• _Instruction_
Please output the entries below from the line that contains "were around a" through the final line, reproduced exactly and alone.

== Material for this task

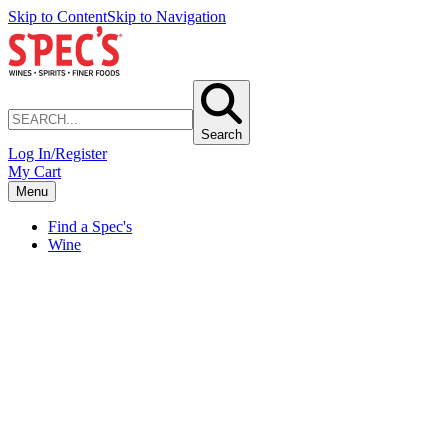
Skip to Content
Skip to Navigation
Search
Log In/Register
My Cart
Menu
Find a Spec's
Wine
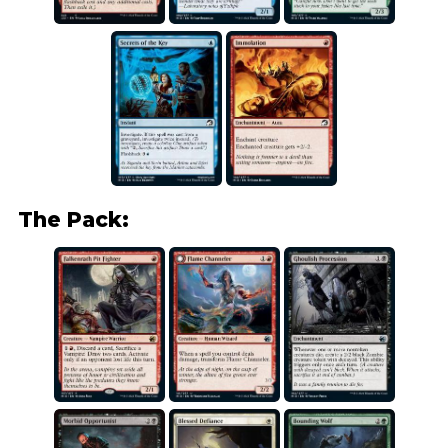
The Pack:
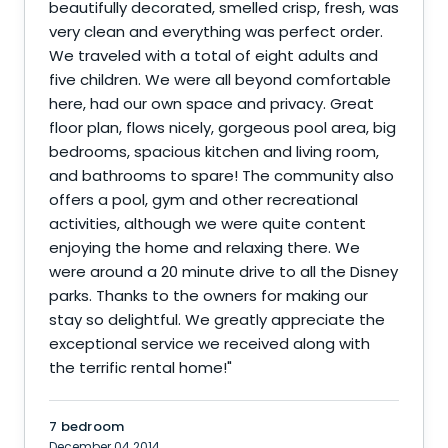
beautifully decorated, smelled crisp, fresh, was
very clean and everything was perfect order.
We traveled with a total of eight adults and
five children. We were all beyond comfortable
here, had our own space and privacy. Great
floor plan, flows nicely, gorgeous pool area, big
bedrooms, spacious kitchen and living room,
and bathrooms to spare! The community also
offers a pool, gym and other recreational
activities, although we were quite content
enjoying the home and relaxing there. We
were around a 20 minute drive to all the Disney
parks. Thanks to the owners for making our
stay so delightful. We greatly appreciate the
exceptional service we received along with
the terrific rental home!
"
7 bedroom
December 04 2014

====

• _Output of the task_
were around a 20 minute drive to all the Disney
parks. Thanks to the owners for making our
stay so delightful. We greatly appreciate the
exceptional service we received along with
the terrific rental home!
"
7 bedroom
December 04 2014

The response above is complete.